# Tidyverse (part 2)

### Pipes

Pipes are supplied by package magrittR, and are (normally) loaded with library(tidyverse). The main innovation is the "pipe" operator, that allows to "chain" commands without having to nest brackets or use intermediate variables. This results in (arguably) much more readable code.

In [None]:
library(tidyverse)
library(readxl)

sazxlFile <- "./data/sazava.xls"

sazava_tbl<- read_xls(sazxlFile)

A common situation is that you have to perform several operations on your data. Consider, for instance, the following case:

In [None]:
sazava_tbl[sazava_tbl[,"SiO2"]<55,"Al2O3"]

This can also be written using tibble operations :

In [None]:
select(filter(sazava_tbl,SiO2<55),Al2O3)

Note, incidentally, that tibbles use "data masking", meaning that most of the times you can indifferently quote or not the variable names:

In [None]:
select(filter(sazava_tbl,SiO2<55),Al2O3)
select(filter(sazava_tbl,SiO2<55),"Al2O3")

This feature is great when working inline, but may become annoying when programming. And it is not always consistent, so sometimes deciding whether to quote or not to quote is a matter of trial and error.
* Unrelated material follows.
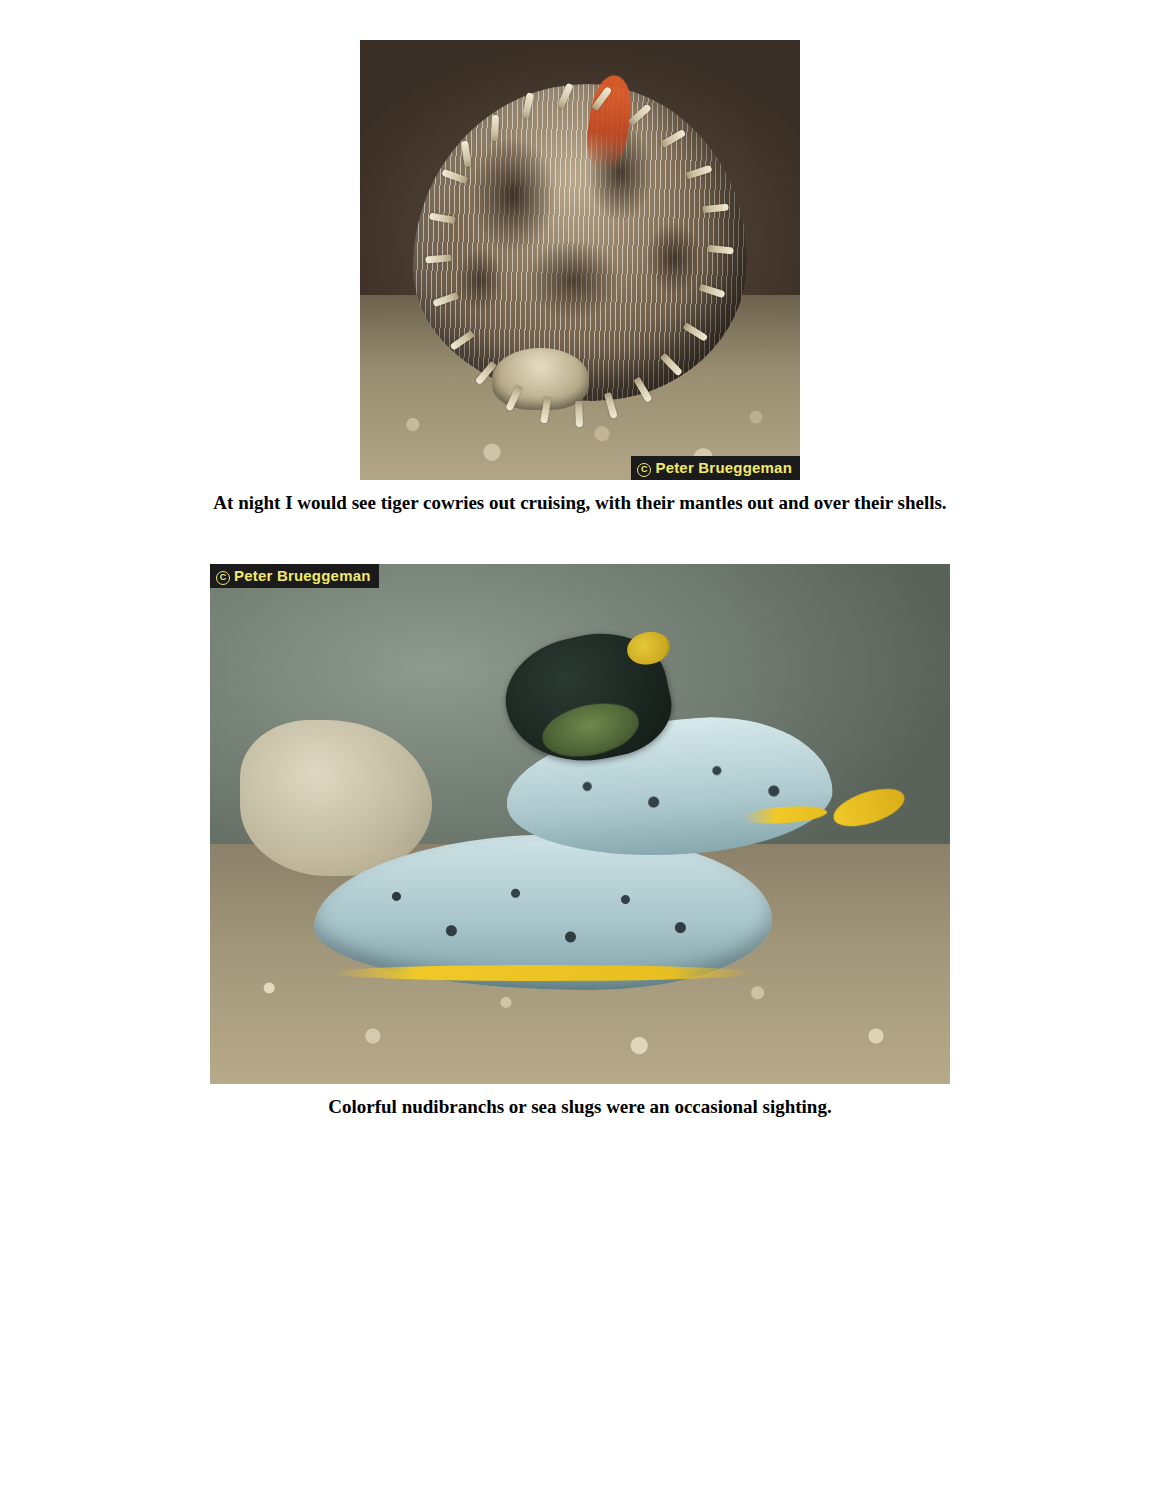CPeter Brueggeman
At night I would see tiger cowries out cruising, with their mantles out and over their shells.
CPeter Brueggeman
Colorful nudibranchs or sea slugs were an occasional sighting.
See, for instance,
https://stackoverflow.com/questions/65671975/tibbles-and-data-defined-column-names/65672042#65672042

As we all know, piling up operators may lead to clumsy and unreadable code :

In [None]:
sazava_tbl[sazava_tbl[,"SiO2"]<55,"Al2O3"] / sazava_tbl[sazava_tbl[,"SiO2"]<55,"CaO"]*2

So the usual cure is to play with intermediate variables:

In [None]:
idx <- sazava_tbl[,"SiO2"]<55
al <- sazava_tbl[idx,"Al2O3"]
ca <- sazava_tbl[idx,"CaO"]

al/ca*2

This is still a bit unwieldy, and ends up polluting the workspace with lots of intermediate variables ... which has been known to cause trouble. This is were the pipe comes in handy.

The pipe is simply a function that connects its left-hand side and right-hand side. The output of the lhs function becomes the (first) input of the rhs function - so pipes work with any function that takes a sensible first operator (not only tidyverse functions).
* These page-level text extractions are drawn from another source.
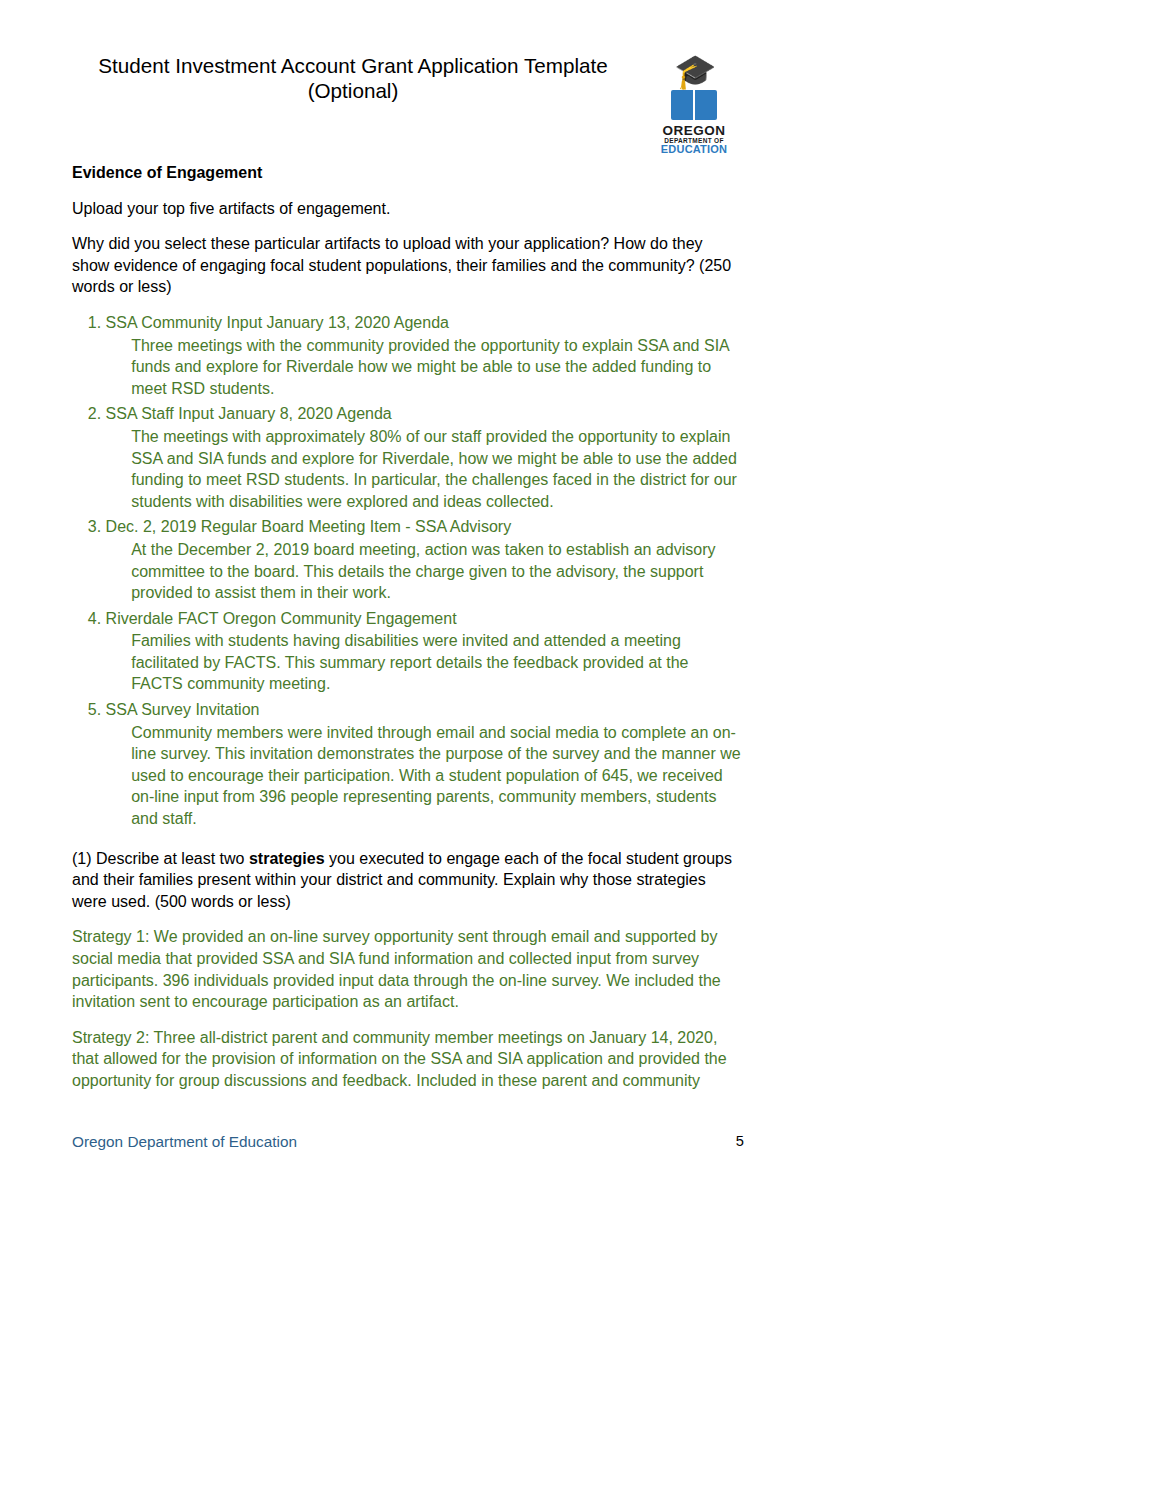🎓 OREGON DEPARTMENT OF EDUCATION
Student Investment Account Grant Application Template (Optional)
Evidence of Engagement
Upload your top five artifacts of engagement.
Why did you select these particular artifacts to upload with your application? How do they show evidence of engaging focal student populations, their families and the community? (250 words or less)
SSA Community Input January 13, 2020 Agenda Three meetings with the community provided the opportunity to explain SSA and SIA funds and explore for Riverdale how we might be able to use the added funding to meet RSD students.
SSA Staff Input January 8, 2020 Agenda The meetings with approximately 80% of our staff provided the opportunity to explain SSA and SIA funds and explore for Riverdale, how we might be able to use the added funding to meet RSD students. In particular, the challenges faced in the district for our students with disabilities were explored and ideas collected.
Dec. 2, 2019 Regular Board Meeting Item - SSA Advisory At the December 2, 2019 board meeting, action was taken to establish an advisory committee to the board. This details the charge given to the advisory, the support provided to assist them in their work.
Riverdale FACT Oregon Community Engagement Families with students having disabilities were invited and attended a meeting facilitated by FACTS. This summary report details the feedback provided at the FACTS community meeting.
SSA Survey Invitation Community members were invited through email and social media to complete an on-line survey. This invitation demonstrates the purpose of the survey and the manner we used to encourage their participation. With a student population of 645, we received on-line input from 396 people representing parents, community members, students and staff.
(1) Describe at least two strategies you executed to engage each of the focal student groups and their families present within your district and community. Explain why those strategies were used. (500 words or less)
Strategy 1: We provided an on-line survey opportunity sent through email and supported by social media that provided SSA and SIA fund information and collected input from survey participants. 396 individuals provided input data through the on-line survey. We included the invitation sent to encourage participation as an artifact.
Strategy 2: Three all-district parent and community member meetings on January 14, 2020, that allowed for the provision of information on the SSA and SIA application and provided the opportunity for group discussions and feedback. Included in these parent and community
Oregon Department of Education 5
Therefore, the above command can be recast as follows:

In [None]:
sazava_tbl %>% filter(SiO2<55) %>% select(Al2O3)

introducing the `mutate` command, that calculates a new variable :

In [None]:
sazava_tbl %>% filter(SiO2<55) %>% select(Al2O3,CaO) %>% mutate(AlCa = Al2O3/CaO*2)

This is exactly identical to the following:

In [None]:
intermediate1 <- filter(sazava_tbl,SiO2<55)
intermediate2 <- select(intermediate1,Al2O3,CaO)
intermediate3 <- mutate(intermediate2,AlCa = Al2O3/CaO*2)
intermediate3

Assigment can be done using the slighlty uncommon variant of the assignment operator, `->`:

In [None]:
sazava_tbl %>% filter(SiO2<55) %>% select(Al2O3,CaO) %>% mutate(AlCa = Al2O3/CaO*2) -> result

Or in the more common form

In [None]:
result <- sazava_tbl %>% filter(SiO2<55) %>% select(Al2O3,CaO) %>% mutate(AlCa = Al2O3/CaO*2)

for simple replacement, one may use bidirectional pipe of magrittR (which is **not** loaded directly by `library(tidyverse)`, you need to load magrittr manually to access the more evolved pipes - of which there are several types, not covered here )

In [None]:
library(magrittr)
result %<>% select(AlCa)
result

Pipes are also newline-friendly, so you can write very legible code :

In [None]:
sazava_tbl %>% 
  filter(SiO2<55) %>% 
  select(Al2O3,CaO) %>% 
  mutate(AlCa = Al2O3/CaO*2) 

Finally, in pipe chains, `.` can be used as a shorthand to refer to the "current" variable that gets passed through the pipe. So a neat way to assign the result of a pipe is

In [None]:
sazava_tbl %>% 
  filter(SiO2<55) %>% 
  select(Al2O3,CaO) %>% 
  mutate(AlCa = Al2O3/CaO*2) %>%
  {.} -> result

... which does nothing else than the previous versions, but in a very clean way (you see what gets into the pipe, and what comes out)